Thousands of kilometres of rail would need to be laid and tunnels would need to be bored – including underneath the country’s three biggest cities. It’ll cost significantly more than the entire market value of Westpac Bank before maintenance costs even begin.
Now consider that the entire first phase of Sydney’s second airport at Badgerys Creek is expected to cost $1.4 billion.
Give Sydney and Melbourne airports a little credit. In the year to May the Sydney-Melbourne route saw a record 8.94 million passengers, according to the Bureau of Infrastructure, Transport and Regional Economics. It’s the fourth busiest path in the world, but while passengers often grumble about delays and customer service, the system is far from broken.
Improvement in efficiencies in managing greater numbers of air travellers is being noticed, according to CommSec chief economist Craig James.
“The latest data on domestic aviation activity is further evidence that the economy is doing well,” Mr James said.
“The record number of business people travelling between Sydney and Melbourne further highlights the good conditions being experienced by corporate Australia.”
Melbourne Airport chief executive Lyell Strambi said Melbourne was on track to welcome 60 million passengers annually, as soon as 2033, and predicts its new runway development will be operating between 2022-24.

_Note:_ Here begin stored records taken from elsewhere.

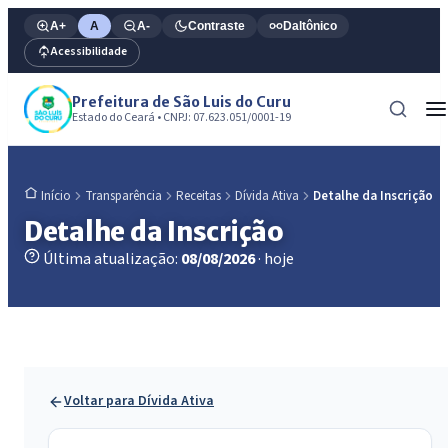
A+
A
A-
Contraste
Daltônico
Acessibilidade
Prefeitura de São Luis do Curu
Estado do Ceará • CNPJ: 07.623.051/0001-19
Transparência
Receitas
Dívida Ativa
Detalhe da Inscrição
Início
Detalhe da Inscrição
Última atualização:
08/08/2026
· hoje
Voltar para Dívida Ativa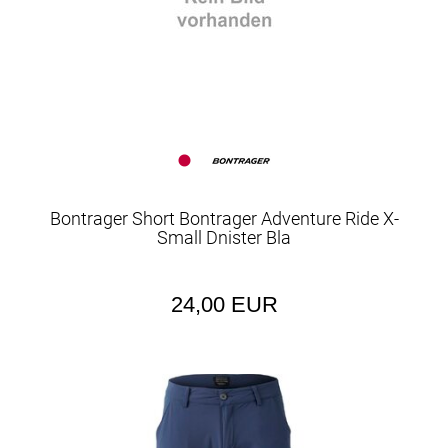
Bontrager Short Bontrager Adventure Ride X-
Small Dnister Bla
24,00 EUR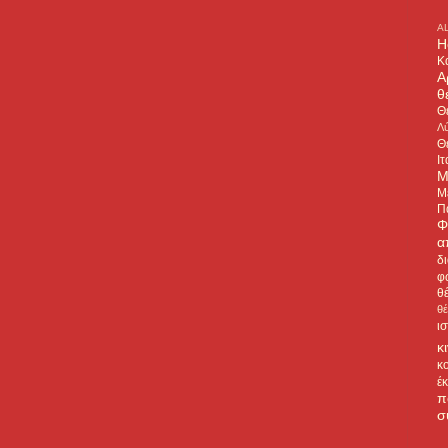
A
H
Κ
Α
θ
Θ
Λύ
Θ
Ιτ
Μ
Μ
Π
Φ
α
δ
φ
θ
θ
ι
κ
κ
έ
π
σ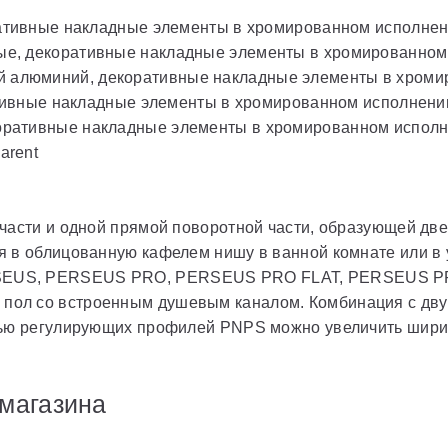
ративные накладные элементы в хромированном исполнен
лые, декоративные накладные элементы в хромированном
й алюминий, декоративные накладные элементы в хроми
ативные накладные элементы в хромированном исполнени
коративные накладные элементы в хромированном исполн
arent
части и одной прямой поворотной части, образующей две
 в облицованную кафелем нишу в ванной комнате или в 
SEUS, PERSEUS PRO, PERSEUS PRO FLAT, PERSEUS P
пол со встроенным душевым каналом. Комбинация с дву
щью регулирующих профилей PNPS можно увеличить ширину
магазина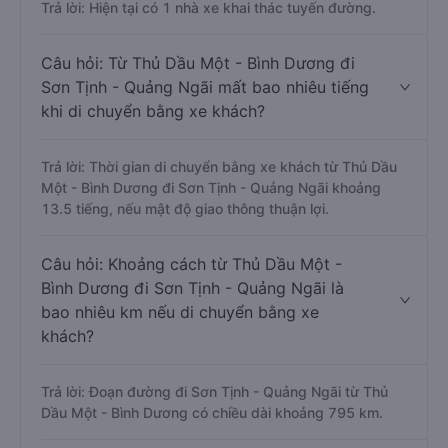
Trả lời: Hiện tại có 1 nhà xe khai thác tuyến đường.
Câu hỏi: Từ Thủ Dầu Một - Bình Dương đi
Sơn Tịnh - Quảng Ngãi mất bao nhiêu tiếng
khi di chuyển bằng xe khách?
Trả lời: Thời gian di chuyển bằng xe khách từ Thủ Dầu
Một - Bình Dương đi Sơn Tịnh - Quảng Ngãi khoảng
13.5 tiếng, nếu mật độ giao thông thuận lợi.
Câu hỏi: Khoảng cách từ Thủ Dầu Một -
Bình Dương đi Sơn Tịnh - Quảng Ngãi là
bao nhiêu km nếu di chuyển bằng xe
khách?
Trả lời: Đoạn đường đi Sơn Tịnh - Quảng Ngãi từ Thủ
Dầu Một - Bình Dương có chiều dài khoảng 795 km.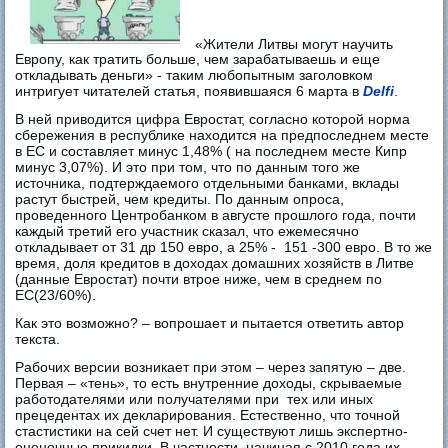
«Жители Литвы могут научить
Европу, как тратить больше, чем зарабатываешь и еще
откладывать деньги» - таким любопытным заголовком
интригует читателей статья, появившаяся 6 марта в
Delfi
.
В ней приводится цифра Евростат, согласно которой норма
сбережения в республике находится на предпоследнем месте
в ЕС и составляет минус 1,48% ( на последнем месте Кипр
минус 3,07%). И это при том, что по данным того же
источника, подтерждаемого отдельными банками, вклады
растут быстрей, чем кредиты. По данным опроса,
проведенного Центробанком в августе прошлого года, почти
каждый третий его участник сказал, что ежемесячно
откладывает от 31 др 150 евро, а 25% - 151 -300 евро. В то же
время, доля кредитов в доходах домашних хозяйств в Литве
(данные Евростат) почти втрое ниже, чем в среднем по
ЕС(23/60%).
Как это возможно? – вопрошает и пытается ответить автор
текста.
Рабочих версии возникает при этом – через запятую – две.
Первая – «тень», то есть внутренние доходы, скрываемые
работодателями или получателями при тех или иных
прецедентах их декларирования. Естественно, что точной
стастистики на сей счет нет. И существуют лишь экспертно-
оценочные прикидки. В частности, начиная с 2010 года их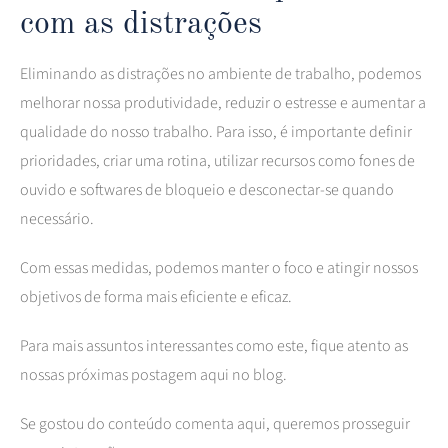
com as distrações
Eliminando as distrações no ambiente de trabalho, podemos
melhorar nossa produtividade, reduzir o estresse e aumentar a
qualidade do nosso trabalho. Para isso, é importante definir
prioridades, criar uma rotina, utilizar recursos como fones de
ouvido e softwares de bloqueio e desconectar-se quando
necessário.
Com essas medidas, podemos manter o foco e atingir nossos
objetivos de forma mais eficiente e eficaz.
Para mais assuntos interessantes como este, fique atento as
nossas próximas postagem aqui no blog.
Se gostou do conteúdo comenta aqui, queremos prosseguir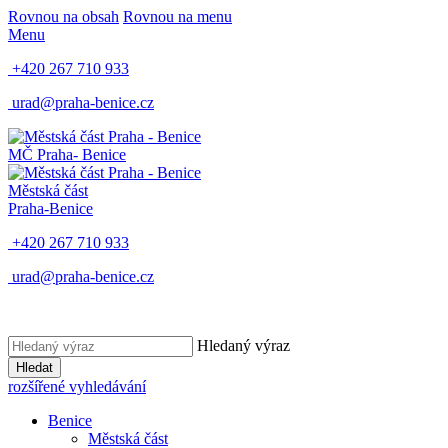
Rovnou na obsah
Rovnou na menu
Menu
+420 267 710 933
urad@praha-benice.cz
MČ Praha
- Benice
Městská část
Praha-Benice
+420 267 710 933
urad@praha-benice.cz
Hledaný výraz
Hledat
rozšířené vyhledávání
Benice
Městská část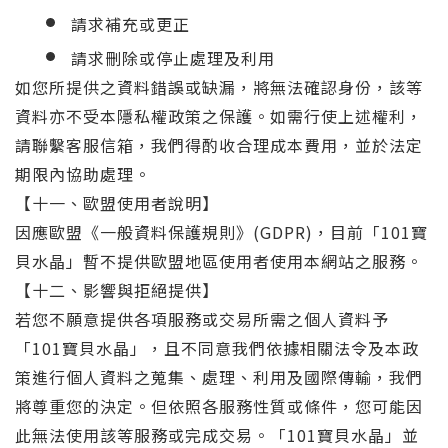
請求補充或更正
請求刪除或停止處理及利用
如您所提供之資料錯誤或缺漏，將無法確認身份，該等
資料亦不受本隱私權政策之保護。如需行使上述權利，
請聯繫客服信箱，我們得酌收合理成本費用，並於法定
期限內協助處理。
【十一、歐盟使用者說明】
因應歐盟《一般資料保護規則》(GDPR)，目前「101寶
貝水晶」暫不提供歐盟地區使用者使用本網站之服務。
【十二、影響與拒絕提供】
若您不願意提供各項服務或交易所需之個人資料予
「101寶貝水晶」，且不同意我們依據相關法令及本政
策進行個人資料之蒐集、處理、利用及國際傳輸，我們
將尊重您的決定。但依照各服務性質或條件，您可能因
此無法使用該等服務或完成交易。「101寶貝水晶」並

“A new runway, along with improvements to the capabilities of existing runways and taxiways, is vital infrastructure that will facilitate continued growth in airline services, particularly from international carriers upgrading their fleets with efficient new-generation aircraft,” Mr Strambi said.
A high-speed rail alternative would be great, but it’s not a pressing need.
For the government, a non-committal ‘we’re looking into it’ is the safest bet
“Spending [$114 billion] on east coast high-speed rail, which largely benefits wealthy business travellers, frankly, who are currently catching airplanes between those two capital cities… it’s not great politics if you live in western Sydney or Adelaide or Perth, or everywhere else,” Robert Williams, who is responsible for PwC’s Strategy& Defence and Transport practices, told Domain.
“Is that a good use of the nation’s resources given it’s going to need a lot of taxpayer funding?”
Governments don’t like to say no, but given the current HSR estimates assume constructions costs will fall as technologies improve, any current business proposals will have to be decades ahead of the pack if they’re going to be at all useful.
But Australians should prepare themselves for a never-ending supply of high-speed rail studies, committees, advisory boards and feasibility studies – at their expense. Because Australia has a history of doing things this way.
“On Federation the government committed to building a rail link to Darwin, they just didn’t say when they’d build it. There were 27 or 28 studies over the years until they eventually built it in 2003,” Mr Williams said.
“I guess [this high-speed rail project] is a bit like that. The conditions right now are such that it’s not viable…”
Rather than wasting more time and money promising to send trains hurtling up and down the entire east coast, the Department of Infrastructure should strip back its high-speed rail plans and focus only on the area it’d have the biggest impact – everyday commuting.